2025 Berlinale Short Competition
Director's Note
As a child, my school's annual Children's Day celebration was the one day I looked forward to the most every year. Just for that day, we were allowed to wear whatever we wanted to school. Despite owning mostly hand-me-downs from my older sisters, I methodically planned what to wear each year.
I grew up in a family of six children, five of us being girls. It always felt like I would go through the school day as nobody, then go home and still be nobody.
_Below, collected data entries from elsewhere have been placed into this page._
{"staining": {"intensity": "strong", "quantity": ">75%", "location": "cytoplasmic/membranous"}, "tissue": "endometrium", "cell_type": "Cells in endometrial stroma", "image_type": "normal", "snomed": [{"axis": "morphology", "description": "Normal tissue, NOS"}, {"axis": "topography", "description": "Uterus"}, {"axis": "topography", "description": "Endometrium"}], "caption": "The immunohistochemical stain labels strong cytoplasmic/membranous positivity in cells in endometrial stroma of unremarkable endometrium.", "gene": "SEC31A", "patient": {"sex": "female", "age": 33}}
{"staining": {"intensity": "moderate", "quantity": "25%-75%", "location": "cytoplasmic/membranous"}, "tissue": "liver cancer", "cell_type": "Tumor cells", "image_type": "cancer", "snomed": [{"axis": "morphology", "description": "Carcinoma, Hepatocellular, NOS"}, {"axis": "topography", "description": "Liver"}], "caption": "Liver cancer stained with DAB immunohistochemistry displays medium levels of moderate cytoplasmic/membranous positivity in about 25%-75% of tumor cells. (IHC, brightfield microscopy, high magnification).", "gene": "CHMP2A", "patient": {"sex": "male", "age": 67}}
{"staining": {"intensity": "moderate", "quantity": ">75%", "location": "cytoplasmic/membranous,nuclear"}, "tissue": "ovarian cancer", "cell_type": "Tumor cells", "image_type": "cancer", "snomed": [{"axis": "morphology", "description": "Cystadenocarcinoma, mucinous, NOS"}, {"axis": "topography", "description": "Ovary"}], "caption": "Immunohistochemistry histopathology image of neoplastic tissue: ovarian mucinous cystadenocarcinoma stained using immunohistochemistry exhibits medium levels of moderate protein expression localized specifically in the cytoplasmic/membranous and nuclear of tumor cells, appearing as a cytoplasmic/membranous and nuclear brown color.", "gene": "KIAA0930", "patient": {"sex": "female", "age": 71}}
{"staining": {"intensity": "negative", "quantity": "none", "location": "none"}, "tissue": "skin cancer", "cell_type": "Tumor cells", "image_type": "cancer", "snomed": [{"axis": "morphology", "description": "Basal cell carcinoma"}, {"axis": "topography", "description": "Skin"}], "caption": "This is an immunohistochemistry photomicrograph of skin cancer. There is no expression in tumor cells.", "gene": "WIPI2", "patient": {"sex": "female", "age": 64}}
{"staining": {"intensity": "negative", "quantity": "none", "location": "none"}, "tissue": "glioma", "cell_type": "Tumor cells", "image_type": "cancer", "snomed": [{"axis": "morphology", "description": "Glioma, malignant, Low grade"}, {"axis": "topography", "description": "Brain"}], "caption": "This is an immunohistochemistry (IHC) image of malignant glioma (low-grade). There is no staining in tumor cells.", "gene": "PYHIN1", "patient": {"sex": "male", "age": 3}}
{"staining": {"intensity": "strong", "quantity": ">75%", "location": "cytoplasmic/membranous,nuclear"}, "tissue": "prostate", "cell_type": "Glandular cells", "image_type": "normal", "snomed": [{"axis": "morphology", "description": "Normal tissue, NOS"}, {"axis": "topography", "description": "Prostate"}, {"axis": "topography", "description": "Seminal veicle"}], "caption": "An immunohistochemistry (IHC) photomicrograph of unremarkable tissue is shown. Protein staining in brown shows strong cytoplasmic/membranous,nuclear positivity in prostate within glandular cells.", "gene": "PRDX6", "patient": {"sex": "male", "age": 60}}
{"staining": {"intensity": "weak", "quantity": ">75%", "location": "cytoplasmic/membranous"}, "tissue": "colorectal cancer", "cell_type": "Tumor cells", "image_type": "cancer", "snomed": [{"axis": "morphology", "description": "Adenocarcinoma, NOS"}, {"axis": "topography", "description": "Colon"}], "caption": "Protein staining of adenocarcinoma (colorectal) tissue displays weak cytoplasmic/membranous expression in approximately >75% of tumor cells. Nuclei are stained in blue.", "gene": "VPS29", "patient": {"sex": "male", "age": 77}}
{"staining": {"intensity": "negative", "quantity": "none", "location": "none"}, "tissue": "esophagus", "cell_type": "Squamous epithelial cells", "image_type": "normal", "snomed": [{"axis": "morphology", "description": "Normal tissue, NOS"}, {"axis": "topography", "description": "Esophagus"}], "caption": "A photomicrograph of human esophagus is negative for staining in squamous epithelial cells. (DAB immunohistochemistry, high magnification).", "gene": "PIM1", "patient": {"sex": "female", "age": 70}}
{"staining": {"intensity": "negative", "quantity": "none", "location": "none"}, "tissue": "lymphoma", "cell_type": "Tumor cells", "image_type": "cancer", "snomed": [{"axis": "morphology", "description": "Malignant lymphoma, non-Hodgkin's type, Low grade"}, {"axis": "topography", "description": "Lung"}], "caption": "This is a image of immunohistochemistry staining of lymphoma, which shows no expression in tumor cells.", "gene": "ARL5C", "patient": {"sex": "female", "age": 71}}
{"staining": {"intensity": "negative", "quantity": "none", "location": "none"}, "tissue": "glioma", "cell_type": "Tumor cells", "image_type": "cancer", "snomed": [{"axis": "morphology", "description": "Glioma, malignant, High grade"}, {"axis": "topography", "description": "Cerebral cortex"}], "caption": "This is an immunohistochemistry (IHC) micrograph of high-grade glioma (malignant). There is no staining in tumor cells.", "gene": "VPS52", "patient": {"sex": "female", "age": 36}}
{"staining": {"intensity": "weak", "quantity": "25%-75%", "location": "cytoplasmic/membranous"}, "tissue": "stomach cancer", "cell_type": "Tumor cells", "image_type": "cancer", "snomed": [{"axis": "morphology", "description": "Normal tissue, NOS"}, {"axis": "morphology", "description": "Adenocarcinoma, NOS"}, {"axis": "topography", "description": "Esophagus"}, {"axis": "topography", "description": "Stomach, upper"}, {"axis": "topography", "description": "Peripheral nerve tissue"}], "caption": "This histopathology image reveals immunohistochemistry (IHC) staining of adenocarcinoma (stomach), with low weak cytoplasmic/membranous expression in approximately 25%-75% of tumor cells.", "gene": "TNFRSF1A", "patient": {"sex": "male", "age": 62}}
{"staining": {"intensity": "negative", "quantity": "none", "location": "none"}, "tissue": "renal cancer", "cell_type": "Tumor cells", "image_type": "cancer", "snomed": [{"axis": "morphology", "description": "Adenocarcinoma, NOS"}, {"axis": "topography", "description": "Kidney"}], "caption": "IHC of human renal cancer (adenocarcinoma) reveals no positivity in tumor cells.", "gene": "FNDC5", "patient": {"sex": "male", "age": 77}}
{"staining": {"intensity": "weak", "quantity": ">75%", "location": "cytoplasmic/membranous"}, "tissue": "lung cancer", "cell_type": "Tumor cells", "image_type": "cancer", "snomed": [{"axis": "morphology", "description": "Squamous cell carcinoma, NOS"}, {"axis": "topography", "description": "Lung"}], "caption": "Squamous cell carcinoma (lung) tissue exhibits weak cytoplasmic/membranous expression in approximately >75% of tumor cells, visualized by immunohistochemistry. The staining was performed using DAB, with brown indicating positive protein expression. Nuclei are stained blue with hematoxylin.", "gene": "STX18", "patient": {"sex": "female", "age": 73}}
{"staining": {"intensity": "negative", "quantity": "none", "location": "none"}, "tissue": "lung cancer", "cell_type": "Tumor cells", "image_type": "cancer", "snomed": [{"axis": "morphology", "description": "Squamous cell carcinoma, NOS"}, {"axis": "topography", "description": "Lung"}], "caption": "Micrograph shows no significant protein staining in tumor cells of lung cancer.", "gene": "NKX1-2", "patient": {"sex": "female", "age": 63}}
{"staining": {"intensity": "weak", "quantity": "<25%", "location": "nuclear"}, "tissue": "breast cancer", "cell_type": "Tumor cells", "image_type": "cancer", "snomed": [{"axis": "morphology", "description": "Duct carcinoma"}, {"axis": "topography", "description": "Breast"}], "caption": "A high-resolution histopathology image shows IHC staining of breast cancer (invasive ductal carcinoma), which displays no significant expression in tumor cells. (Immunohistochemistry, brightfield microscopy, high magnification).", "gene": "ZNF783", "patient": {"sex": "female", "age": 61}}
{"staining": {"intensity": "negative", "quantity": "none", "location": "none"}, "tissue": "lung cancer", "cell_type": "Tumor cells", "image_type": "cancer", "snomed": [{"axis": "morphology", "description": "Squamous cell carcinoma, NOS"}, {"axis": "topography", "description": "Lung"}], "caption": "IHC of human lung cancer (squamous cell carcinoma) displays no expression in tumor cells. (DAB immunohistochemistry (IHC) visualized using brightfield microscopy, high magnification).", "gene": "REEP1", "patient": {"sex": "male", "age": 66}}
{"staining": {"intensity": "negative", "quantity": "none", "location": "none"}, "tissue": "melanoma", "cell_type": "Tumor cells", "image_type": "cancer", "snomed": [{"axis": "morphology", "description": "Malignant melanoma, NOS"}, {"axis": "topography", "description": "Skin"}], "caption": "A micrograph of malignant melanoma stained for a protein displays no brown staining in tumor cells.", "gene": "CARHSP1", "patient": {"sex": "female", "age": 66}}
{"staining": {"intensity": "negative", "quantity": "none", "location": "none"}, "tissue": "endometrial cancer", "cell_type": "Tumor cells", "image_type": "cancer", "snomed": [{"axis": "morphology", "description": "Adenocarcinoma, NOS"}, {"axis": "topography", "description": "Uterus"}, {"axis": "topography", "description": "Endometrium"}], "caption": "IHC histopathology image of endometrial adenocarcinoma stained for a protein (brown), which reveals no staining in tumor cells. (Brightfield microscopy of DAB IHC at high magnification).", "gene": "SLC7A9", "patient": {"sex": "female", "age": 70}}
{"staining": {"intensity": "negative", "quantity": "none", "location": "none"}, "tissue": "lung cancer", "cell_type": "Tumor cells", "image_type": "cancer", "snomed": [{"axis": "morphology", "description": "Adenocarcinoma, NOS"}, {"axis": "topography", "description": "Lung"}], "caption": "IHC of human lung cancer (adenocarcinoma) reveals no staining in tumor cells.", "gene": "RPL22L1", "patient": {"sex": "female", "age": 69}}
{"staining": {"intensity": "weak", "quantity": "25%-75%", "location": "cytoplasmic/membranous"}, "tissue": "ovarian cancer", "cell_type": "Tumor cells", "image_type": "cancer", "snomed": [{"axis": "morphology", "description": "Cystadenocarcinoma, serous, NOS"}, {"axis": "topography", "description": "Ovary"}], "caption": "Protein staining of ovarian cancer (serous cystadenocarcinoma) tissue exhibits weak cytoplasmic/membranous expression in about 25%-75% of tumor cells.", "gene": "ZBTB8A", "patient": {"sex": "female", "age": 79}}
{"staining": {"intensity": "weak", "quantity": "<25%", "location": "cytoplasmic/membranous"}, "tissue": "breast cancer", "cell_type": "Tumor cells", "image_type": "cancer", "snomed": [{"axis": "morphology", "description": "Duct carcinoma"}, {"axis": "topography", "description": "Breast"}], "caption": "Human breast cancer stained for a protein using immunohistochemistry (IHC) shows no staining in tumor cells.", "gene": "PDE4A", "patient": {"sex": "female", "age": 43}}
Putting together and existing in that special outfit for Children's Day was more than just shedding my school pinafore; it felt like I was molting the anxious, ugly loser I believed I was, and that I could be anyone, someone, other than me, for a day.
As an adult and filmmaker, I am fixated on memory, especially its trickle-down effects on people through the passage of time, and the bittersweet melancholy only it can bring. I think about the cycle of pain belted out by my violent father, borne by my mother, then passed down to us; their daughters. I have come to realize the grief of my hostile childhood never really left me, and that I just learned to grow around it somehow. I frequently think about the sensitivities of my young self every day, how I tried to navigate the space and tribulations of (the notion of) home, and how my self-negation could have been nipped as quickly as it had bloomed. And with that, I tried to write Xuan and give her the voice I wish I had.
The story of the film is inspired by one Children's Day from when I was eight years old. My best friend (then and now) asked that we match outfits and lip-gloss, and I agreed, despite having neither lip-gloss nor a new outfit. Children's Day is an ever-ebbing and flowing love letter to eight-year-old Giselle, and I hope everyone who watches the final film finds a bit of their eight-year-old self in it as well.

Giselle LIN Xuan Qing
Giselle LIN Xuan Qing is a Singaporean writer-director. Her works include her undergrad thesis short film Yi Yi (Time Flows in Strange Ways on Sundays) (2021 Locarno Pardi di Domani), and documentary short films I Look into The Mirror and Repeat to Myself (2023 Locarno Pardi di Domani) and Things (2024 Kurzfilm Hamburg). Her debut feature project in development, Midnight Blue Spring, won the grand prize of the 2022 Locarno Residency. Giselle is greatly inspired by the impermanence of memory, connections, and nature, and seeks always to tell stories filled with human truth, touch, and taste.